The general structure of each transform class is as follows.

Hide code cell source
class TransformBoundingBoxes(torch.nn.Module):

    def __init__(self):
        super().__init__()

    def forward(self, target):
        boxes = target['boxes']
        labels = target['labels']

        ... # Modify boxes and labels as needed

        target['boxes'] = boxes
        target['labels'] = labels
        return target

Usage#

To use the SingleClassPreprocess transform, simply instantiate it with the desired category and the image preprocessing, then pass it to a dataset (either VOCDataset or FilteredVOCDataset).

Hide code cell source
from torchvision.datasets import VOCDetection, wrap_dataset_for_transforms_v2

CATEGORY = "person"

weights = MobileNet_V3_Large_Weights.DEFAULT
preprocess = weights.transforms()
transforms = SingleClassPreprocess(CATEGORY, preprocess)

voc = VOCDetection(".data/", transforms=transforms)
voc = wrap_dataset_for_transforms_v2(voc)

image, target = voc[0]

To check for correctness, you can visualize an image and its bounding box before and after applying the preprocessing. (For visualization, you need to convert the bounding box back to absolute coordinates.)

Original

With Preprocessing

Before Transform

After Transform

Summary#

In a nutshell, this is what you should do in preparation for training.

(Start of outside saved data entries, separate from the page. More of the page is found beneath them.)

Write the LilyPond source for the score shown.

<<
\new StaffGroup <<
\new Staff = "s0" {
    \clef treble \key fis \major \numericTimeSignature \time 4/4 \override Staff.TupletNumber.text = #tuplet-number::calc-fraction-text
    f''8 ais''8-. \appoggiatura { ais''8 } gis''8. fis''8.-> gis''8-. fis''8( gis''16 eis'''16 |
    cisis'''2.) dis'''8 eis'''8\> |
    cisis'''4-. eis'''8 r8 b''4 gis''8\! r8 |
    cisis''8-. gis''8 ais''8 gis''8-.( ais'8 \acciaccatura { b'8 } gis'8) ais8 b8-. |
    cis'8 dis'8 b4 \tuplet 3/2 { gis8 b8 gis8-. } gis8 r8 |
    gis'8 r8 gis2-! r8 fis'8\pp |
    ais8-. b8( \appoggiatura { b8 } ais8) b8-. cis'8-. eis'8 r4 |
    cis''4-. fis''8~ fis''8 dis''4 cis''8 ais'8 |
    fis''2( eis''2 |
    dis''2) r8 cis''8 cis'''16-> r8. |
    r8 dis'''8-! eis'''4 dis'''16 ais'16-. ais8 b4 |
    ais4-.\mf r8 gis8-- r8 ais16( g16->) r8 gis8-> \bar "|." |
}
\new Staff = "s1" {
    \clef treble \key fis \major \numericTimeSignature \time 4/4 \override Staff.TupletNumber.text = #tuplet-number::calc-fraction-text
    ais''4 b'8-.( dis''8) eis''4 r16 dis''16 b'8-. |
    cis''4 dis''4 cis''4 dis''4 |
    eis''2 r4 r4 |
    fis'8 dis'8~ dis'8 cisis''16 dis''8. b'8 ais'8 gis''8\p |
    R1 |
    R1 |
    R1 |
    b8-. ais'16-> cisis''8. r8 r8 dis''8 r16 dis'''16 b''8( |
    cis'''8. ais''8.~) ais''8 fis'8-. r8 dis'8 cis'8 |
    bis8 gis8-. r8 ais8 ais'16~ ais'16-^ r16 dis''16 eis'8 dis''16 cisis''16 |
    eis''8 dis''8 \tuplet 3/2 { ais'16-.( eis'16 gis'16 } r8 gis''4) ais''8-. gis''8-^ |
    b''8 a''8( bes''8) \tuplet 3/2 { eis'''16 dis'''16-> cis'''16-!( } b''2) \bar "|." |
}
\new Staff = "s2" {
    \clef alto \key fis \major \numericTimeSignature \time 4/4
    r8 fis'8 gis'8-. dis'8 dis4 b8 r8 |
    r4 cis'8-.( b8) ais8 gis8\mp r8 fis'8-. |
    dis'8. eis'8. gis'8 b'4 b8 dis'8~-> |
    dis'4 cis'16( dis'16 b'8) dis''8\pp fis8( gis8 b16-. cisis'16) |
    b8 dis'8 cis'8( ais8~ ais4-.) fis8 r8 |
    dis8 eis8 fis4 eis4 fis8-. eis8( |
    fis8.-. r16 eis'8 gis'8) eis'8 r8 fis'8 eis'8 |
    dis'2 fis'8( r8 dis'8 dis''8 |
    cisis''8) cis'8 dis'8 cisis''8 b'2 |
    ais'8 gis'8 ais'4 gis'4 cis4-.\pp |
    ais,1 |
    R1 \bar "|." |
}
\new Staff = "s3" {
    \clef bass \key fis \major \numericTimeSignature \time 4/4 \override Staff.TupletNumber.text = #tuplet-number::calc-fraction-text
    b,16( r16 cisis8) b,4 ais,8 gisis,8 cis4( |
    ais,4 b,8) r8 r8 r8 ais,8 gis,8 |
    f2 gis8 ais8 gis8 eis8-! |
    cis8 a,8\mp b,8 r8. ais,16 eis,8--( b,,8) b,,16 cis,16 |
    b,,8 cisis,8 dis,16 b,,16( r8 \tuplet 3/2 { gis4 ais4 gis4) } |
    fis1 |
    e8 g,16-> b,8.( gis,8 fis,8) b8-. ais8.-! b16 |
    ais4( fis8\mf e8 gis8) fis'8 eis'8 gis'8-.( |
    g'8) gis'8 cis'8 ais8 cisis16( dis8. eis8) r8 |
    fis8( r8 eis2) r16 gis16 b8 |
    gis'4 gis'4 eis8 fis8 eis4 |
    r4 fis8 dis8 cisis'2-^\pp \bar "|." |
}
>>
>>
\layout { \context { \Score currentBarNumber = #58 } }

  • Instanciate the FilteredVOCDetection dataset with the SingleClassPreprocess transform.

  • Create a DataLoader to iterate over the dataset in batches. (No shuffle.)

  • Loop through the dataset to extract features from the images. Store the resulting features, labels, and bounding boxes in three separate lists.

  • Once the loop is complete, convert the lists into PyTorch tensors and save them using torch.save.

Afterwards, you can load the tensors back with torch.load and wrap them in a TensorDataset. This dataset can then be used for training without any further preprocessing.